アニメの“主役交代”はネガティブではない

 『SLAM DUNK』の主人公は桜木花道で、『SAND LAND』の主人公は悪魔の王子ベルゼブブ。原作の漫画ではそうなっていたはずなのに、アニメ映画の『THE FIRST SLAM DUNK』は宮城リョータの視点から物語が描かれ、『SAND LAND』の映画も保安官のラオを中心にストーリーが進んでいく。それでいて作品が壊れることなく、新たな面白さを見せてくれるから不思議だ。 

 本稿では、そんなネガティブに捉えられがちな“主役交代”が、アニメ作品においてポジティブな効果をもたらすこともある理由を、『SLAM DUNK』と『SAND LAND』を中心に様々なアニメ作品を例に挙げながら論じていく。

映画『THE FIRST SLAM DUNK』公開後PV 30秒 【絶賛上映中】

 2022年12月3日の公開時まで、内容に関する情報がほとんどなかった『THE FIRST SLAM DUNK』で、唯一の情報源とも言える予告編からうかがえたのが、どうやら宮城リョータの物語になりそうだということだった。実際に映画は、沖縄で少年時代を過ごし、兄を失うという苦い思い出を持って神奈川へと移ってきた宮城リョータの生い立ちと、山王工業を相手にインターハイを戦う湘北高校のチーム一丸となったプレーが描かれた。

 桜木花道も登場していたが、主人公といった立ち位置ではなかった。宮城リョータと同じチームにあってトリックスター的な活躍を見せるプレーヤー。その桜木を活かすことで、湘北が世代最強とも言える山王を相手に互角の戦いを繰り広げるという映画に仕上がっていた。

 『週刊少年ジャンプ』(集英社)での連載を読み、TVアニメの放送を観て『SLAM DUNK』の面白さに浸ってきた人には意外だっただろう。不良だった桜木花道がバスケットボールと出会い、天性の運動能力と流川楓へのライバル意識からくる向上心で成長し、強敵を倒していくドラマに感動するのが、『SLAM DUNK』という作品だったからだ。
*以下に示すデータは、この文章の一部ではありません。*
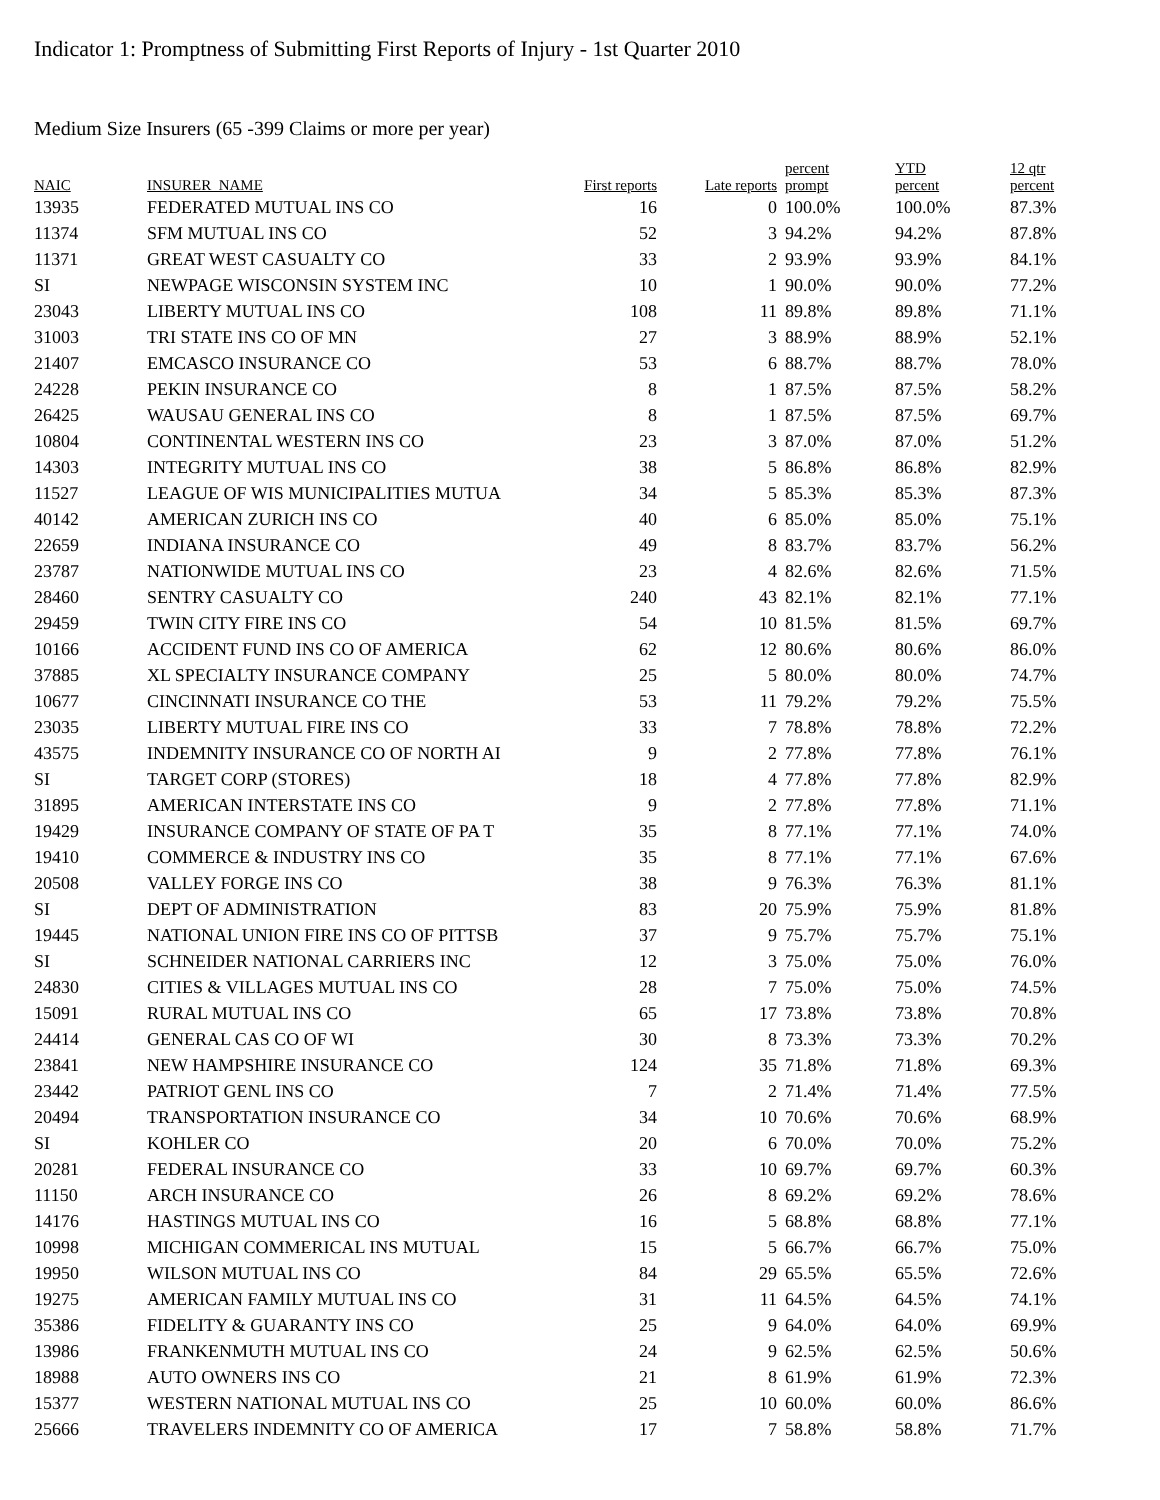Indicator 1: Promptness of Submitting First Reports of Injury - 1st Quarter 2010
Medium Size Insurers (65 -399 Claims or more per year)
| NAIC | INSURER_NAME | First reports | Late reports | percent prompt | YTD percent | 12 qtr percent |
| --- | --- | --- | --- | --- | --- | --- |
| 13935 | FEDERATED MUTUAL INS CO | 16 | 0 | 100.0% | 100.0% | 87.3% |
| 11374 | SFM MUTUAL INS CO | 52 | 3 | 94.2% | 94.2% | 87.8% |
| 11371 | GREAT WEST CASUALTY CO | 33 | 2 | 93.9% | 93.9% | 84.1% |
| SI | NEWPAGE WISCONSIN SYSTEM INC | 10 | 1 | 90.0% | 90.0% | 77.2% |
| 23043 | LIBERTY MUTUAL INS CO | 108 | 11 | 89.8% | 89.8% | 71.1% |
| 31003 | TRI STATE INS CO OF MN | 27 | 3 | 88.9% | 88.9% | 52.1% |
| 21407 | EMCASCO INSURANCE CO | 53 | 6 | 88.7% | 88.7% | 78.0% |
| 24228 | PEKIN INSURANCE CO | 8 | 1 | 87.5% | 87.5% | 58.2% |
| 26425 | WAUSAU GENERAL INS CO | 8 | 1 | 87.5% | 87.5% | 69.7% |
| 10804 | CONTINENTAL WESTERN INS CO | 23 | 3 | 87.0% | 87.0% | 51.2% |
| 14303 | INTEGRITY MUTUAL INS CO | 38 | 5 | 86.8% | 86.8% | 82.9% |
| 11527 | LEAGUE OF WIS MUNICIPALITIES MUTUA | 34 | 5 | 85.3% | 85.3% | 87.3% |
| 40142 | AMERICAN ZURICH INS CO | 40 | 6 | 85.0% | 85.0% | 75.1% |
| 22659 | INDIANA INSURANCE CO | 49 | 8 | 83.7% | 83.7% | 56.2% |
| 23787 | NATIONWIDE MUTUAL INS CO | 23 | 4 | 82.6% | 82.6% | 71.5% |
| 28460 | SENTRY CASUALTY CO | 240 | 43 | 82.1% | 82.1% | 77.1% |
| 29459 | TWIN CITY FIRE INS CO | 54 | 10 | 81.5% | 81.5% | 69.7% |
| 10166 | ACCIDENT FUND INS CO OF AMERICA | 62 | 12 | 80.6% | 80.6% | 86.0% |
| 37885 | XL SPECIALTY INSURANCE COMPANY | 25 | 5 | 80.0% | 80.0% | 74.7% |
| 10677 | CINCINNATI INSURANCE CO THE | 53 | 11 | 79.2% | 79.2% | 75.5% |
| 23035 | LIBERTY MUTUAL FIRE INS CO | 33 | 7 | 78.8% | 78.8% | 72.2% |
| 43575 | INDEMNITY INSURANCE CO OF NORTH AI | 9 | 2 | 77.8% | 77.8% | 76.1% |
| SI | TARGET CORP (STORES) | 18 | 4 | 77.8% | 77.8% | 82.9% |
| 31895 | AMERICAN INTERSTATE INS CO | 9 | 2 | 77.8% | 77.8% | 71.1% |
| 19429 | INSURANCE COMPANY OF STATE OF PA T | 35 | 8 | 77.1% | 77.1% | 74.0% |
| 19410 | COMMERCE & INDUSTRY INS CO | 35 | 8 | 77.1% | 77.1% | 67.6% |
| 20508 | VALLEY FORGE INS CO | 38 | 9 | 76.3% | 76.3% | 81.1% |
| SI | DEPT OF ADMINISTRATION | 83 | 20 | 75.9% | 75.9% | 81.8% |
| 19445 | NATIONAL UNION FIRE INS CO OF PITTSB | 37 | 9 | 75.7% | 75.7% | 75.1% |
| SI | SCHNEIDER NATIONAL CARRIERS INC | 12 | 3 | 75.0% | 75.0% | 76.0% |
| 24830 | CITIES & VILLAGES MUTUAL INS CO | 28 | 7 | 75.0% | 75.0% | 74.5% |
| 15091 | RURAL MUTUAL INS CO | 65 | 17 | 73.8% | 73.8% | 70.8% |
| 24414 | GENERAL CAS CO OF WI | 30 | 8 | 73.3% | 73.3% | 70.2% |
| 23841 | NEW HAMPSHIRE INSURANCE CO | 124 | 35 | 71.8% | 71.8% | 69.3% |
| 23442 | PATRIOT GENL INS CO | 7 | 2 | 71.4% | 71.4% | 77.5% |
| 20494 | TRANSPORTATION INSURANCE CO | 34 | 10 | 70.6% | 70.6% | 68.9% |
| SI | KOHLER CO | 20 | 6 | 70.0% | 70.0% | 75.2% |
| 20281 | FEDERAL INSURANCE CO | 33 | 10 | 69.7% | 69.7% | 60.3% |
| 11150 | ARCH INSURANCE CO | 26 | 8 | 69.2% | 69.2% | 78.6% |
| 14176 | HASTINGS MUTUAL INS CO | 16 | 5 | 68.8% | 68.8% | 77.1% |
| 10998 | MICHIGAN COMMERICAL INS MUTUAL | 15 | 5 | 66.7% | 66.7% | 75.0% |
| 19950 | WILSON MUTUAL INS CO | 84 | 29 | 65.5% | 65.5% | 72.6% |
| 19275 | AMERICAN FAMILY MUTUAL INS CO | 31 | 11 | 64.5% | 64.5% | 74.1% |
| 35386 | FIDELITY & GUARANTY INS CO | 25 | 9 | 64.0% | 64.0% | 69.9% |
| 13986 | FRANKENMUTH MUTUAL INS CO | 24 | 9 | 62.5% | 62.5% | 50.6% |
| 18988 | AUTO OWNERS INS CO | 21 | 8 | 61.9% | 61.9% | 72.3% |
| 15377 | WESTERN NATIONAL MUTUAL INS CO | 25 | 10 | 60.0% | 60.0% | 86.6% |
| 25666 | TRAVELERS INDEMNITY CO OF AMERICA | 17 | 7 | 58.8% | 58.8% | 71.7% |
 そんな古くからの『SLAM DUNK』ファンや、原作漫画を読んでいたファンがクライマックスにあたる山王戦をアニメで楽しむとしたら、原作どおりに、桜木花道が主人公となっていた方がよかったかもしれない。ただ、それでは濃いファンしか楽しめないものになってしまう。ここで主人公を変え、沖縄から来た少年が、桜木花道を含めた仲間たちと出会い、成長していくストーリーを通じてバスケットボールの面白さを見せることで、『SLAM DUNK』をよく知らない人でも興味が向くようになる。

 タイトルになった『THE FIRST SLAM DUNK』にも、そうした人生で最初に出会う『SLAM DUNK』といった意味合いがある。前知識がないまま映画を観た人でも、3DCGによって描かれながらも漫画のような見た目のキャラクターたちが繰り広げるスリリングなプレイに触れ、バスケットボールというスポーツを凄いと思い、プレイするキャラクターたちに関心を持って、『SLAM DUNK』の世界へと本格的に足を踏み入れていける。
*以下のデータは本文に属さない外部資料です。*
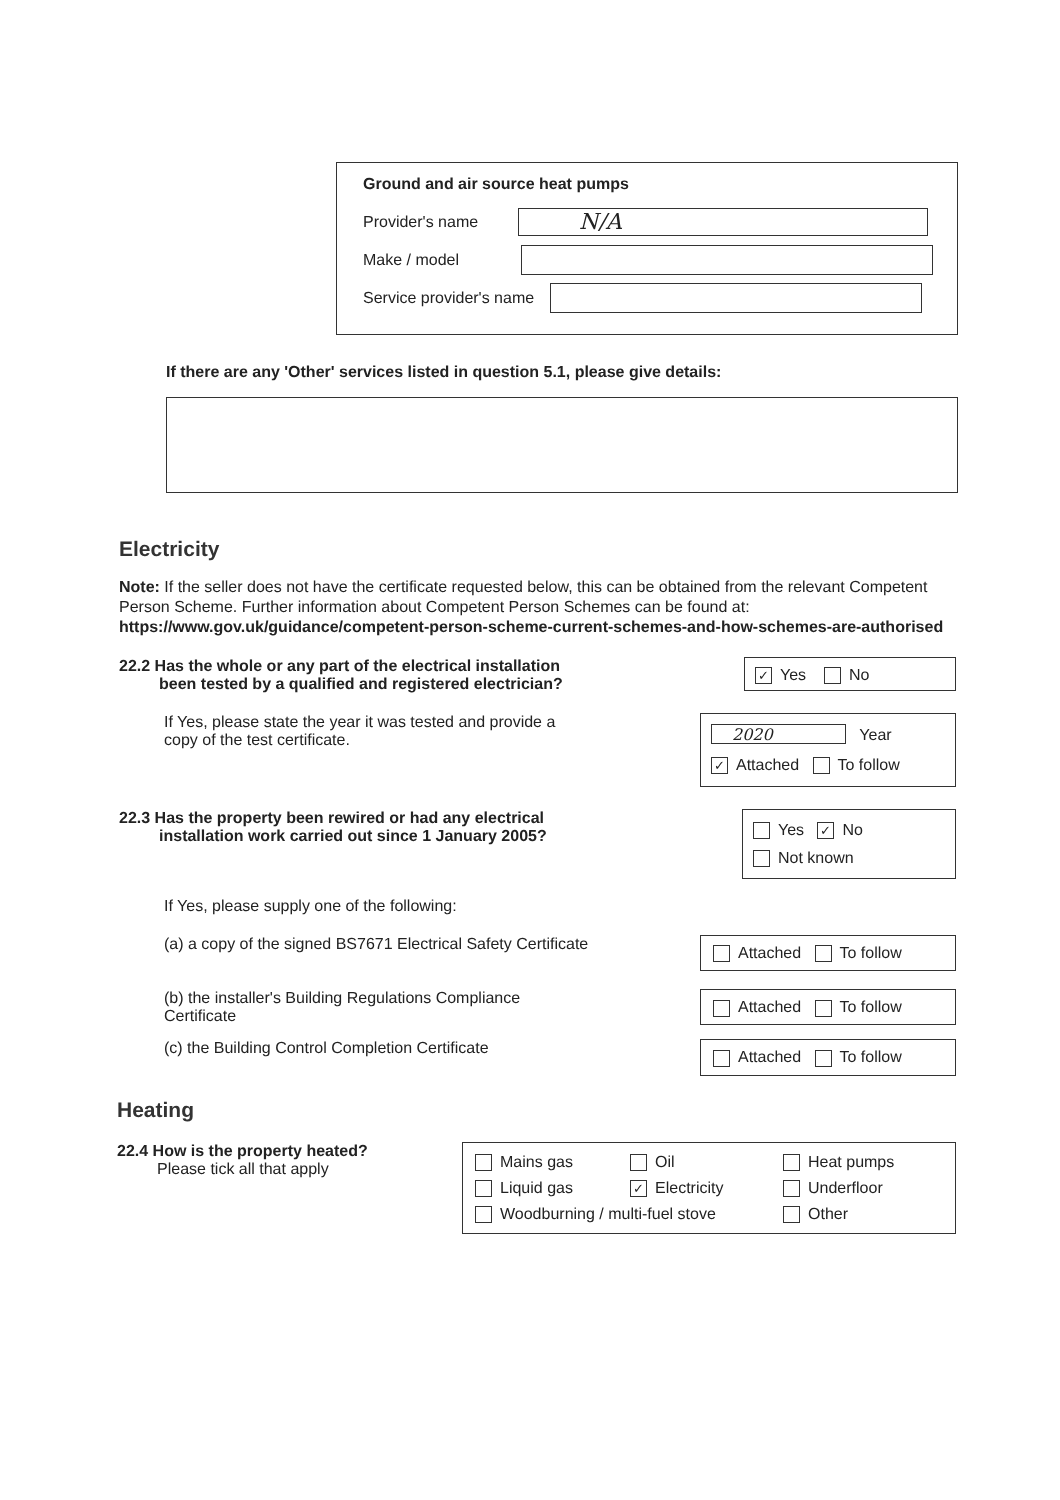Ground and air source heat pumps
Provider's name
N/A
Make / model
Service provider's name
If there are any 'Other' services listed in question 5.1, please give details:
Electricity
Note: If the seller does not have the certificate requested below, this can be obtained from the relevant Competent Person Scheme. Further information about Competent Person Schemes can be found at: https://www.gov.uk/guidance/competent-person-scheme-current-schemes-and-how-schemes-are-authorised
22.2 Has the whole or any part of the electrical installation
been tested by a qualified and registered electrician?
✓ Yes No
If Yes, please state the year it was tested and provide a
copy of the test certificate.
2020 Year
✓ Attached To follow
22.3 Has the property been rewired or had any electrical
installation work carried out since 1 January 2005?
Yes ✓ No
Not known
If Yes, please supply one of the following:
(a) a copy of the signed BS7671 Electrical Safety Certificate
Attached To follow
(b) the installer's Building Regulations Compliance
Certificate
Attached To follow
(c) the Building Control Completion Certificate
Attached To follow
Heating
22.4 How is the property heated?
Please tick all that apply
Mains gas
Oil
Heat pumps
Liquid gas
✓ Electricity
Underfloor
Woodburning / multi-fuel stove
Other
 映画『SAND LAND』も、鳥山明の原作に比べてラオという保安官の存在感が高まっていて、主人公のベルゼブブがどちらかといえば脇に回っている。映画を観る人の気持ちはほぼほぼラオの方へと乗って、水不足に苦しむ人々を救いたいという思い悪魔と取り引きし、ベルゼブブを連れて水源を求める旅に出る冒険者の立場になっている。
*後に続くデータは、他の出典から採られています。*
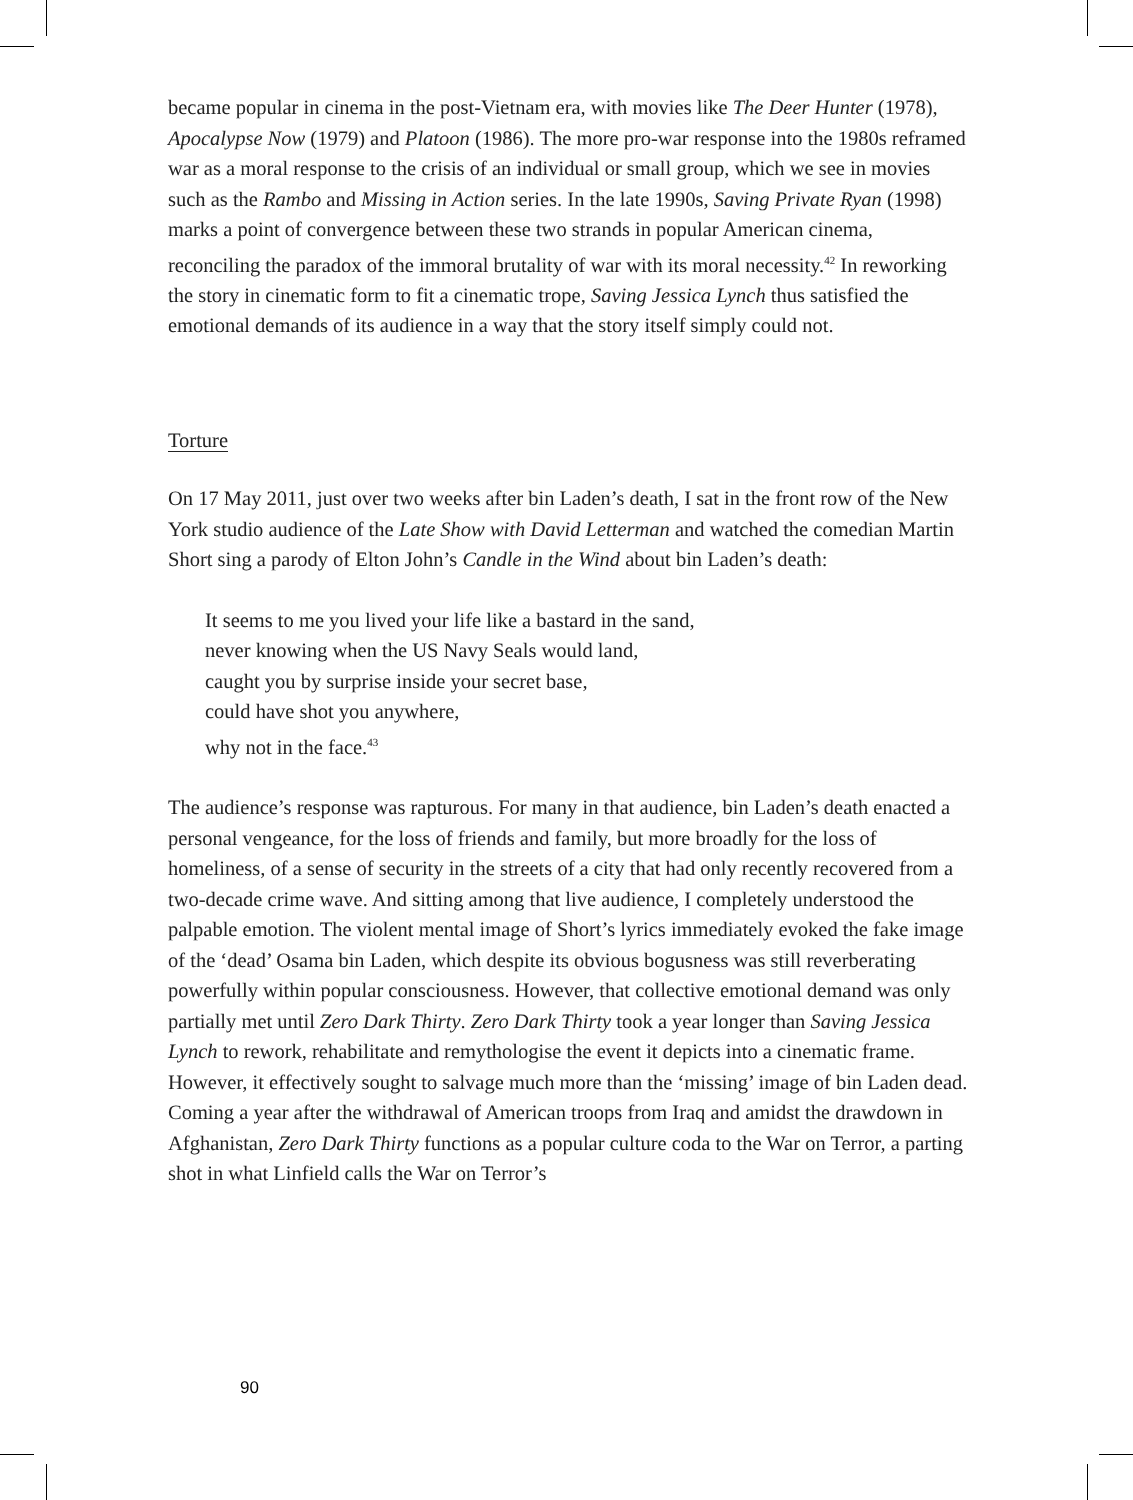became popular in cinema in the post-Vietnam era, with movies like The Deer Hunter (1978), Apocalypse Now (1979) and Platoon (1986). The more pro-war response into the 1980s reframed war as a moral response to the crisis of an individual or small group, which we see in movies such as the Rambo and Missing in Action series. In the late 1990s, Saving Private Ryan (1998) marks a point of convergence between these two strands in popular American cinema, reconciling the paradox of the immoral brutality of war with its moral necessity.<sup>42</sup> In reworking the story in cinematic form to fit a cinematic trope, Saving Jessica Lynch thus satisfied the emotional demands of its audience in a way that the story itself simply could not.
Torture
On 17 May 2011, just over two weeks after bin Laden’s death, I sat in the front row of the New York studio audience of the Late Show with David Letterman and watched the comedian Martin Short sing a parody of Elton John’s Candle in the Wind about bin Laden’s death:
It seems to me you lived your life like a bastard in the sand,
never knowing when the US Navy Seals would land,
caught you by surprise inside your secret base,
could have shot you anywhere,
why not in the face.<sup>43</sup>
The audience’s response was rapturous. For many in that audience, bin Laden’s death enacted a personal vengeance, for the loss of friends and family, but more broadly for the loss of homeliness, of a sense of security in the streets of a city that had only recently recovered from a two-decade crime wave. And sitting among that live audience, I completely understood the palpable emotion. The violent mental image of Short’s lyrics immediately evoked the fake image of the ‘dead’ Osama bin Laden, which despite its obvious bogusness was still reverberating powerfully within popular consciousness. However, that collective emotional demand was only partially met until Zero Dark Thirty. Zero Dark Thirty took a year longer than Saving Jessica Lynch to rework, rehabilitate and remythologise the event it depicts into a cinematic frame. However, it effectively sought to salvage much more than the ‘missing’ image of bin Laden dead. Coming a year after the withdrawal of American troops from Iraq and amidst the drawdown in Afghanistan, Zero Dark Thirty functions as a popular culture coda to the War on Terror, a parting shot in what Linfield calls the War on Terror’s
90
【原作:鳥山明】映画『SAND LAND(サンドランド)』90秒予告【2023年8月18日(金)公開】

 これが、ロードムービーという映画の構造であり、ラオという人物になりきって過去を振り返り、今をみつめて未来を開こうとするストーリーにマッチしていて、深く作品へとのめり込ませる。観終わった人の多くがイケオジ映画だと思う理由もそこにある。

 ベルゼブブたち魔族も水に困っている点は人間と同様だが、人間とは違って誰かから奪えばいいと思っている節がある。ラオについていくのは父親のサタンに命令されたからで、危機に陥ったラオを助けるのも自分に危害が及んだから。このように権力者の悪巧みを暴き苦しめられている人々を救うといったテーマに、主体的に関わっている訳ではないのだ。

 そんなベルゼブブの視点から物語を進めるよりは、今まさに水不足に苦しめられていて、そして過去に権力者の謀略によって家族を失い、罪を背負わされた痛みを背負ったラオの視点から進める方が観る側の気持ちも乗りやすく、最後に得られる感動も大きいものとなる。そんな判断があっての“主役交代”だったのかもしれない。

 そうした感動を得られる映画だと事前に宣伝されていれば、観客の足ももっと映画館へと向かったかもしれない。老境のクリント・イーストウッドが毅然として振る舞い、若い者たちを誘う映画と同じ感動を求める観客にアピールしたかもしれないが、予告編では悪ガキのベルゼブブが逆ギレして暴れる映画なのかと思われた。これが動員面での苦戦につながったのだとしたらもったいない。未見の人は、テーマをより明確にした“主役交代”の効果を確かめにぜひ劇場に足を運んでほしい。